If you want to do 1:1 then somehow directly check if the idev is already linked to a viommu.
But idev can't link to a viommu without a proxy hwpt_nested?
Why not? The idev becomes linked to the viommu when the dev id is set
Unless we are also going to enforce the idev is always attached to a nested then I don't think we need to check it here.
Things will definately not entirely work as expected if the vdev is directly attached to the s2 or a blocking, but it won't harm anything.
My view is that, the moment there is a VIOMMU object, that must be a nested IOMMU case, so there must be a nested hwpt. Blocking domain would be a hwpt_nested too (vSTE=Abort) as we previously concluded.
Then, in a nested case, it feels odd that an idev is attached to an S2 hwpt..
That being said, I think we can still do that with validations: If idev->hwpt is nested, compare input viommu v.s idev->hwpt->viommu. If idev->hwpt is paging, compare input viommu->hwpt v.s idev->hwpt.
the stage-2 only configuration should have an identity hwpt_nested right?
Yes, that is the right way to use the API
It has to work by having the iommu driver directly access the xarray and the entirely under the spinlock the iommu driver can translate the vSID to the pSID and the let go and push the invalidation to HW. No races.
Maybe the iommufd_viommu_invalidate ioctl handler should hold that xa_lock around the viommu->ops->cache_invalidate, and then add lock assert in iommufd_viommu_find_device?
That doesn't seem like a great idea, you can't do copy_from_user under a spinlock.
xa_lock(&viommu->vdev_ids); vdev_id = xa_load(&viommu->vdev_ids, cmd->vdev_id); if (!vdev_id || vdev_id->vdev_id != cmd->vdev_id (????) || vdev_id->dev != idev->dev) err __xa_erase(&viommu->vdev_ids, cmd->vdev_id); xa_unlock((&viommu->vdev_ids);
I've changed to xa_cmpxchg() in my local tree.

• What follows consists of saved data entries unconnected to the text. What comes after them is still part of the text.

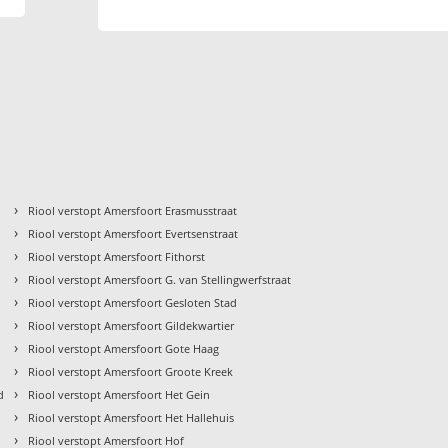
›
Riool verstopt Amersfoort Erasmusstraat
›
Riool verstopt Amersfoort Evertsenstraat
›
Riool verstopt Amersfoort Fithorst
›
Riool verstopt Amersfoort G. van Stellingwerfstraat
›
Riool verstopt Amersfoort Gesloten Stad
›
Riool verstopt Amersfoort Gildekwartier
›
Riool verstopt Amersfoort Gote Haag
›
Riool verstopt Amersfoort Groote Kreek
›
d
Riool verstopt Amersfoort Het Gein
›
Riool verstopt Amersfoort Het Hallehuis
›
Riool verstopt Amersfoort Hof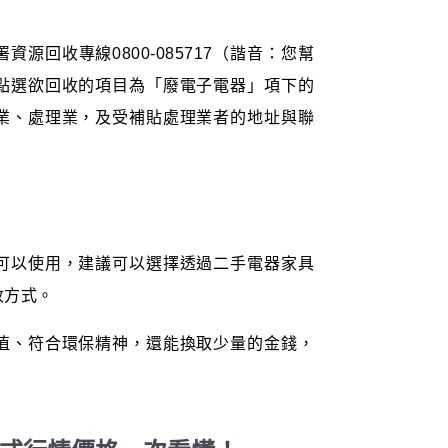
源回收專線0800-085717（諧音：您幫
點選欲回收的項目為「廢電子電器」項下的
業、處理業，及受補貼處理業者的地址與聯
。
可以使用，建議可以選擇透過二手電器家具
收方式。
值、符合環保精神，還能換取少量的金錢，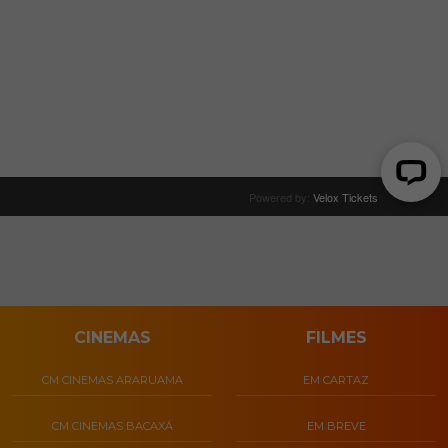
CINEMAS
FILMES
CM CINEMAS ARARUAMA
EM CARTAZ
CM CINEMAS BACAXÁ
EM BREVE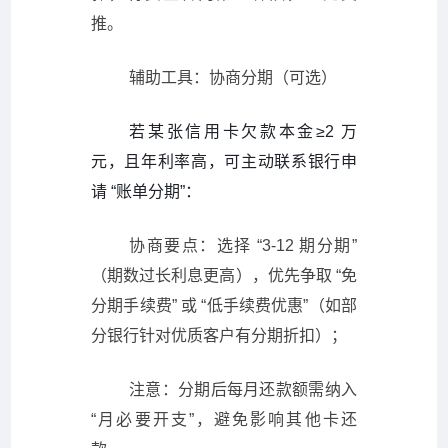
推。
辅助工具：协商分期（可选）
若某张信用卡欠款本金≥2 万
元，且年利率高，可主动联系银行申
请 “账单分期”：
协商要点：选择 “3-12 期分期”
（期数过长利息更高），优先争取 “免
分期手续费” 或 “低手续费优惠”（如部
分银行针对优质客户有分期折扣）；
注意：分期后每月还款额需纳入
“月必要开支”，避免影响其他卡还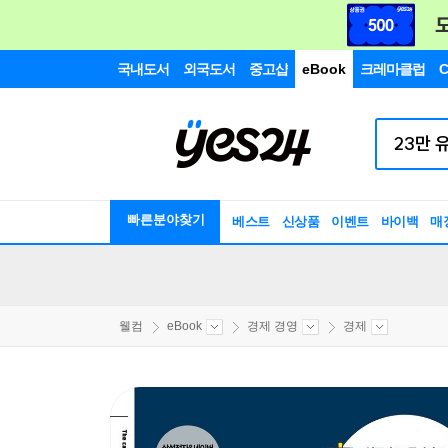
국내도서
외국도서
중고샵
eBook
크레마클럽
C
빠른분야찾기
베스트
신상품
이벤트
바이백
매
웰컴
eBook
경제 경영
경제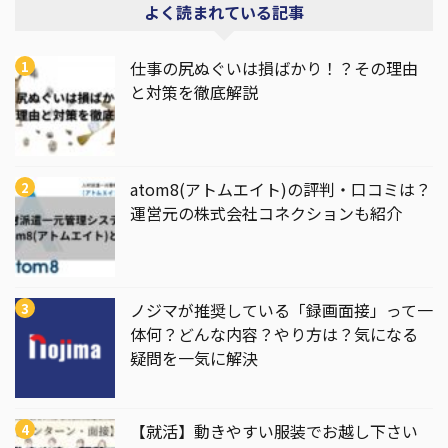
よく読まれている記事
仕事の尻ぬぐいは損ばかり！？その理由
と対策を徹底解説
atom8(アトムエイト)の評判・口コミは？
運営元の株式会社コネクションも紹介
ノジマが推奨している「録画面接」って一
体何？どんな内容？やり方は？気になる
疑問を一気に解決
【就活】動きやすい服装でお越し下さい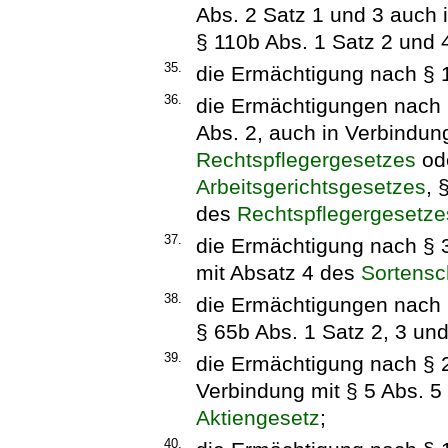
Abs. 2 Satz 1 und 3 auch 
§ 110b Abs. 1 Satz 2 und
35.
die Ermächtigung nach § 
36.
die Ermächtigungen nach §
Abs. 2, auch in Verbindun
Rechtspflegergesetzes
ode
Arbeitsgerichtsgesetzes
, 
des
Rechtspflegergesetze
37.
die Ermächtigung nach § 3
mit Absatz 4 des
Sortensc
38.
die Ermächtigungen nach §
§ 65b Abs. 1 Satz 2, 3 un
39.
die Ermächtigung nach § 
Verbindung mit § 5 Abs. 
Aktiengesetz
;
40.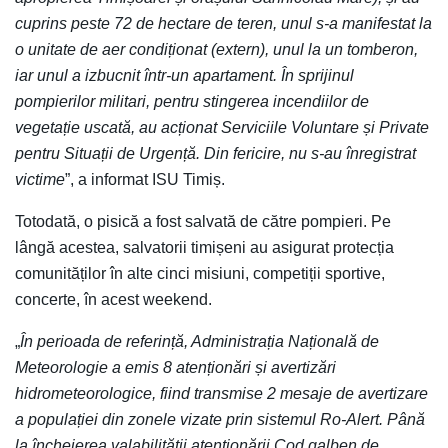
cuprins peste 72 de hectare de teren, unul s-a manifestat la
o unitate de aer condiționat (extern), unul la un tomberon,
iar unul a izbucnit într-un apartament. În sprijinul
pompierilor militari, pentru stingerea incendiilor de
vegetație uscată, au acționat Serviciile Voluntare și Private
pentru Situații de Urgență. Din fericire, nu s-au înregistrat
victime
”, a informat ISU Timiș.
Totodată, o pisică a fost salvată de către pompieri. Pe
lângă acestea, salvatorii timișeni au asigurat protecția
comunităților în alte cinci misiuni, competiții sportive,
concerte, în acest weekend.
„
În perioada de referință, Administrația Națională de
Meteorologie a emis 8 atenționări și avertizări
hidrometeorologice, fiind transmise 2 mesaje de avertizare
a populației din zonele vizate prin sistemul Ro-Alert. Până
la încheierea valabilității atenționării Cod galben de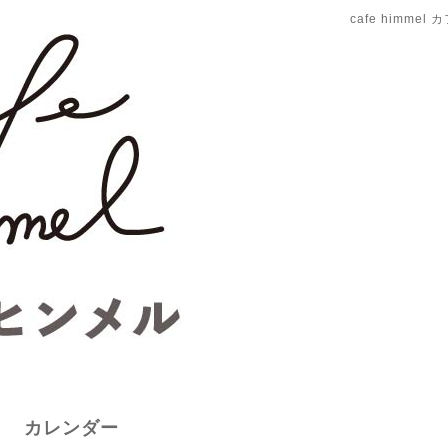
cafe himme
カレンダー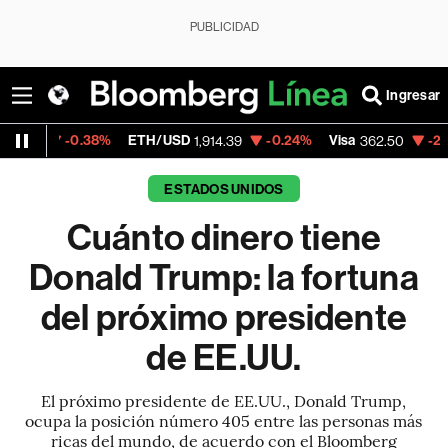
PUBLICIDAD
Ingresar
.38%
ETH/USD
-0.24%
Visa
-2.15%
Mercad
1,914.39
362.50
ESTADOS UNIDOS
Cuánto dinero tiene
Donald Trump: la fortuna
del próximo presidente
de EE.UU.
El próximo presidente de EE.UU., Donald Trump,
ocupa la posición número 405 entre las personas más
ricas del mundo, de acuerdo con el Bloomberg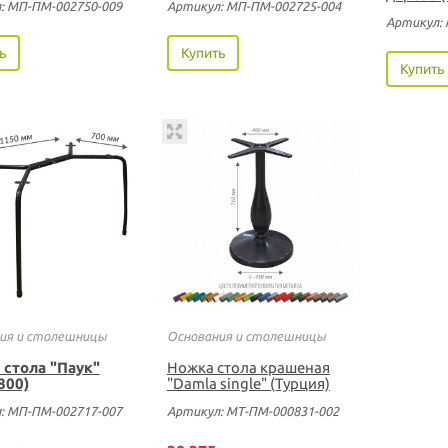
: МП-ПМ-002750-009
Артикул: МП-ПМ-002725-004
Артикул:
ь
Купить
Купить
ия и столешницы
Основания и столешницы
 стола "Паук"
Ножка стола крашеная
800)
"Damla single" (Турция)
: МП-ПМ-002717-007
Артикул: МТ-ПМ-000831-002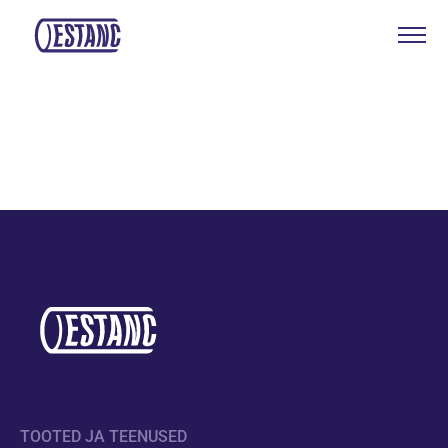
Tooted & teenused
Tootmine & sertifikaadid
Jätkusuutlikkus
Meist
Kontakt
Kotkas Aksa
ENG
TOOTED JA TEENUSED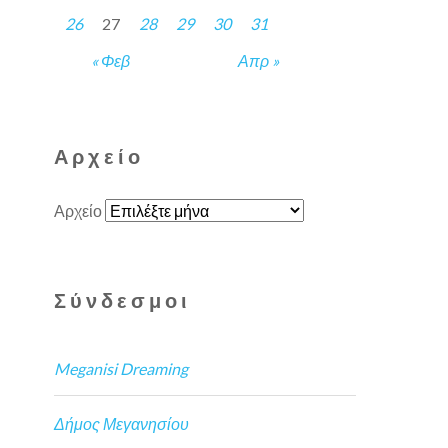
26
27
28
29
30
31
« Φεβ
Απρ »
Αρχείο
Αρχείο
Σύνδεσμοι
Meganisi Dreaming
Δήμος Μεγανησίου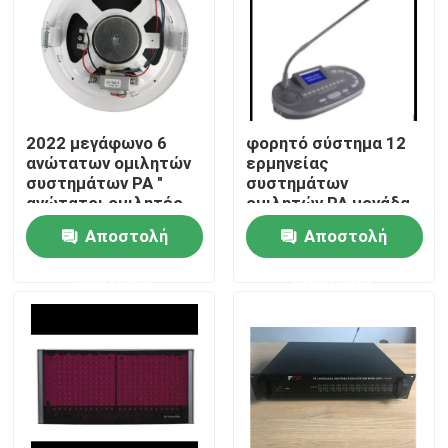
2022 μεγάφωνο 6
φορητό σύστημα 12
ανώτατων ομιλητών
ερμηνείας
συστημάτων PA "
συστημάτων
ανώτατοι ομιλητές
ομιλητών PA μονάδα
1.5W-3W-6W
διερμηνέων καναλιών
Αποστολή
Αποστολή
ερώτησης
ερώτησης
Σπίτι
Προϊόντα
Βίντεο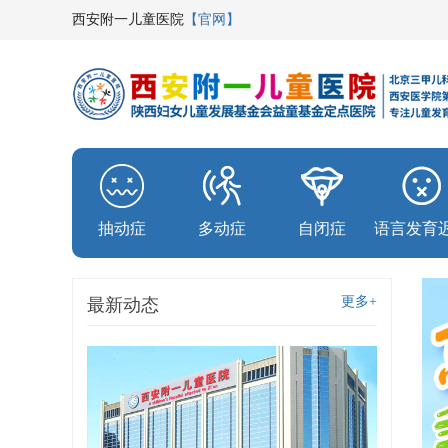
西安附一儿童医院
【官网】
抽动症
多动症
自闭症
语言发育
更多+
最新动态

Would it be simpler?
No, that is still not right, you can't take the vdev_id outside the lock at all. Even for cmpxchng because the vdev_id could have been freed and reallocated by another thread.
You must combine the validation of the vdev_id with the erase under a single critical region.
Yea, we need a wider locker to keep the vdev_id list and its data pointers unchanged. I'll try the rw semaphore that you suggested in the other mail.
This complicates things overall especially with the VIRQ that has involved interrupt context polling vdev_id, where semaphore/mutex won't fit very well. Perhaps it would need a driver-level bottom half routine to call those helpers with locks. I am glad that you noticed the problem early.
Thanks! Nicolin